> _Records shown_
※

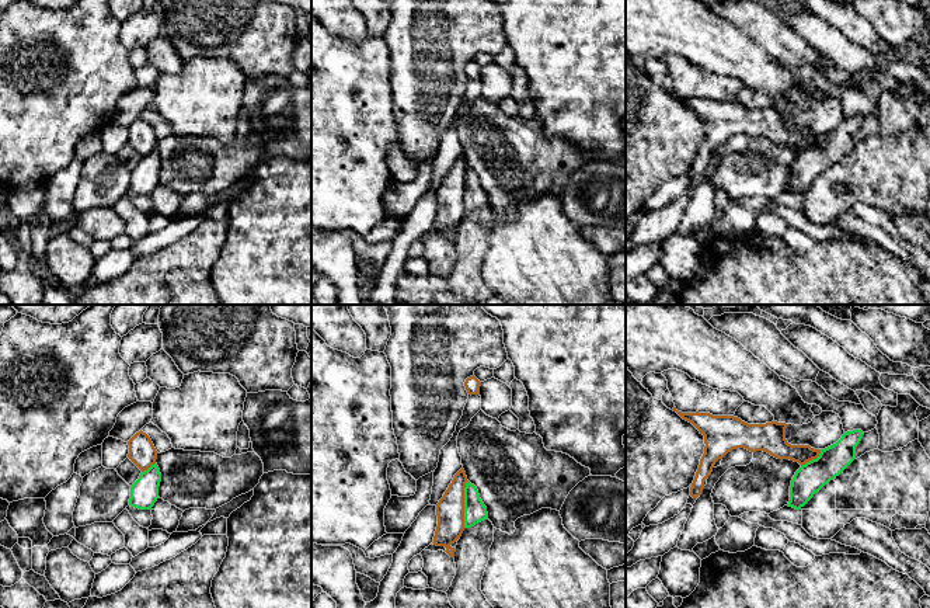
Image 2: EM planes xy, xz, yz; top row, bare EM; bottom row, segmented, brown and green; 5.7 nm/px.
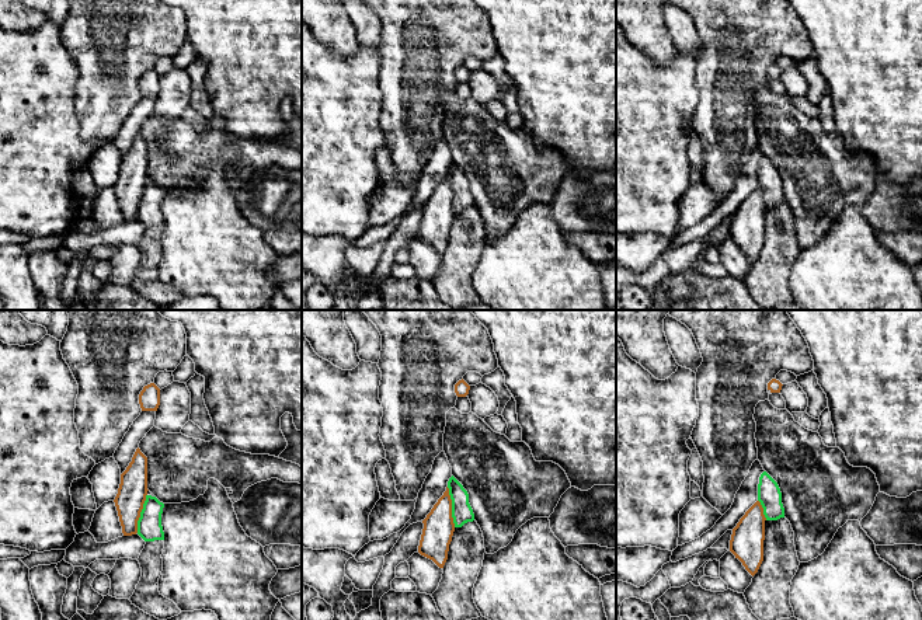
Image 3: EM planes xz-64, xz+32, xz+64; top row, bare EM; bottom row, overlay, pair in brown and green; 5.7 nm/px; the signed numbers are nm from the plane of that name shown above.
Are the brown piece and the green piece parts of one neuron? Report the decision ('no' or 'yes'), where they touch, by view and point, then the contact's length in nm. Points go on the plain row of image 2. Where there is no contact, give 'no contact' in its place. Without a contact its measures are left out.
no | xz (463, 190) | 280 nm

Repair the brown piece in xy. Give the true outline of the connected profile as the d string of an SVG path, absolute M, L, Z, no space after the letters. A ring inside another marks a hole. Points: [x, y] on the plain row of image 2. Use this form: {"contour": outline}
{"contour": "M142 115L136 118L129 126L128 143L142 156L147 156L156 149L157 136L150 125L150 122Z"}

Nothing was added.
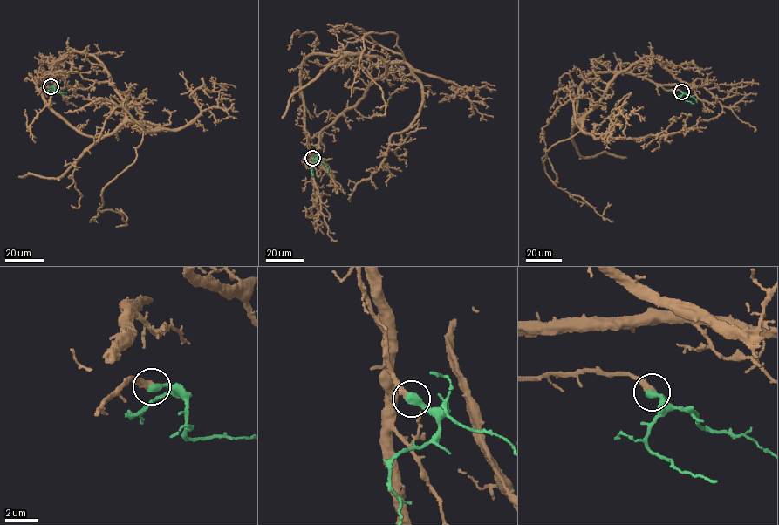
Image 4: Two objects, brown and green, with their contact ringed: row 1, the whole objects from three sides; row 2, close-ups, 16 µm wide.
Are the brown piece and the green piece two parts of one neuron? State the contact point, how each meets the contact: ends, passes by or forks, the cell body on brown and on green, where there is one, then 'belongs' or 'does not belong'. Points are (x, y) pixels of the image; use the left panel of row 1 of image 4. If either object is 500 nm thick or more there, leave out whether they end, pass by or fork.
place (51, 86); brown ends; green ends; soma brown none; soma green none; belongs

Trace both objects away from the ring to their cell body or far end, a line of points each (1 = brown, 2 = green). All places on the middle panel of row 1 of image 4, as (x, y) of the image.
1: (313, 158), (301, 88), (310, 56), (402, 62), (397, 35), (363, 37), (358, 65), (386, 104), (376, 115)
2: (313, 158), (323, 162), (327, 172)

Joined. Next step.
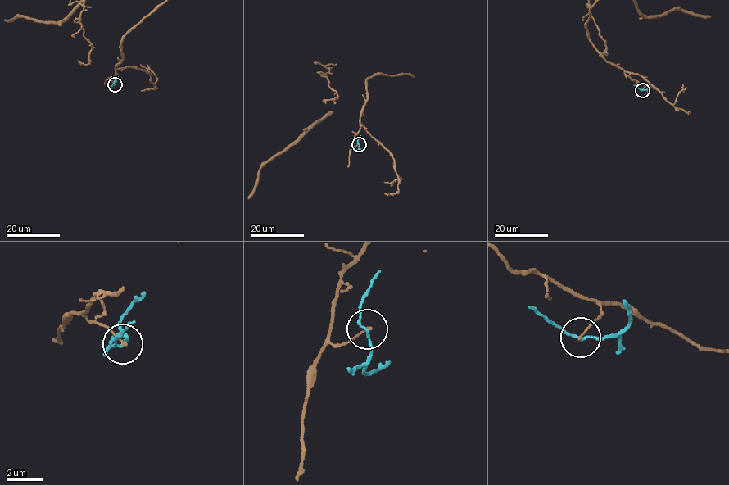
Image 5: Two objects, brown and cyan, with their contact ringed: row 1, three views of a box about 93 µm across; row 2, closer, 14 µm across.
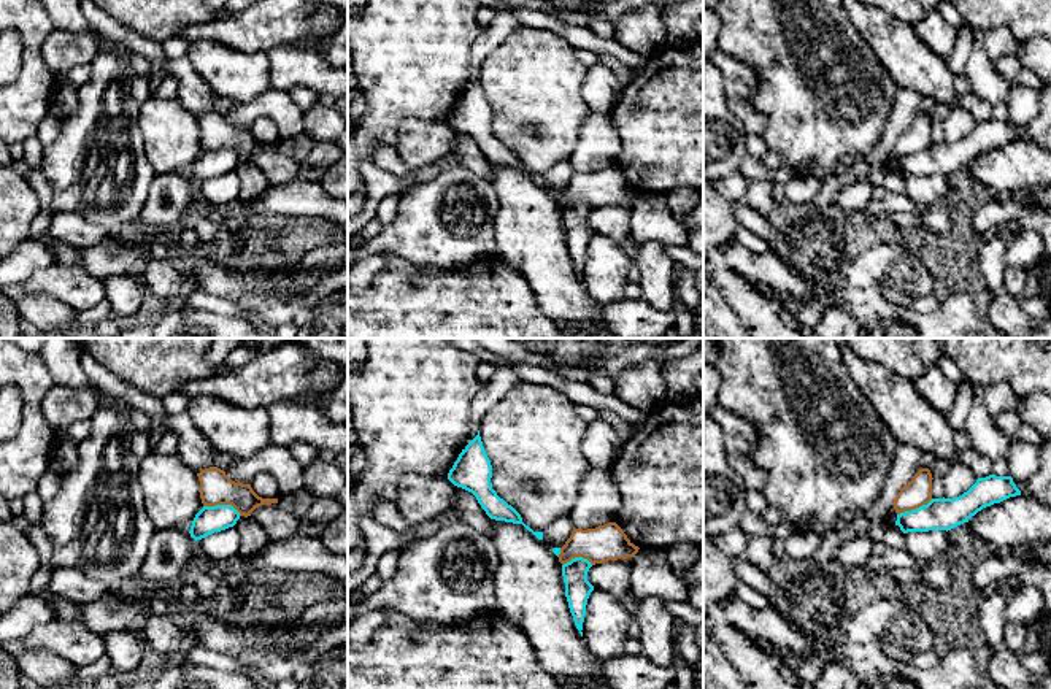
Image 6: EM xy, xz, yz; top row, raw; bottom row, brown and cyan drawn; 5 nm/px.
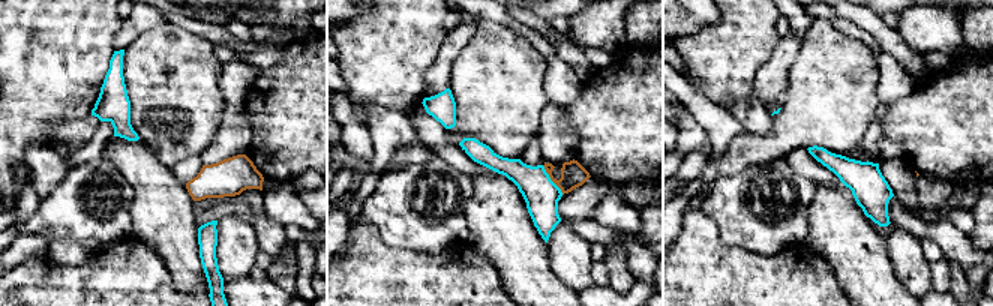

※

> _The task_
Everything in the material except the pictures should be output verbatim.

> _Written response_
Image 2: EM planes xy, xz, yz; top row, bare EM; bottom row, segmented, brown and green; 5.7 nm/px.
Image 3: EM planes xz-64, xz+32, xz+64; top row, bare EM; bottom row, overlay, pair in brown and green; 5.7 nm/px; the signed numbers are nm from the plane of that name shown above.
Are the brown piece and the green piece parts of one neuron? Report the decision ('no' or 'yes'), where they touch, by view and point, then the contact's length in nm. Points go on the plain row of image 2. Where there is no contact, give 'no contact' in its place. Without a contact its measures are left out.
no | xz (463, 190) | 280 nm

Repair the brown piece in xy. Give the true outline of the connected profile as the d string of an SVG path, absolute M, L, Z, no space after the letters. A ring inside another marks a hole. Points: [x, y] on the plain row of image 2. Use this form: {"contour": outline}
{"contour": "M142 115L136 118L129 126L128 143L142 156L147 156L156 149L157 136L150 125L150 122Z"}

Nothing was added.
Image 4: Two objects, brown and green, with their contact ringed: row 1, the whole objects from three sides; row 2, close-ups, 16 µm wide.
Are the brown piece and the green piece two parts of one neuron? State the contact point, how each meets the contact: ends, passes by or forks, the cell body on brown and on green, where there is one, then 'belongs' or 'does not belong'. Points are (x, y) pixels of the image; use the left panel of row 1 of image 4. If either object is 500 nm thick or more there, leave out whether they end, pass by or fork.
place (51, 86); brown ends; green ends; soma brown none; soma green none; belongs

Trace both objects away from the ring to their cell body or far end, a line of points each (1 = brown, 2 = green). All places on the middle panel of row 1 of image 4, as (x, y) of the image.
1: (313, 158), (301, 88), (310, 56), (402, 62), (397, 35), (363, 37), (358, 65), (386, 104), (376, 115)
2: (313, 158), (323, 162), (327, 172)

Joined. Next step.
Image 5: Two objects, brown and cyan, with their contact ringed: row 1, three views of a box about 93 µm across; row 2, closer, 14 µm across.
Image 6: EM xy, xz, yz; top row, raw; bottom row, brown and cyan drawn; 5 nm/px.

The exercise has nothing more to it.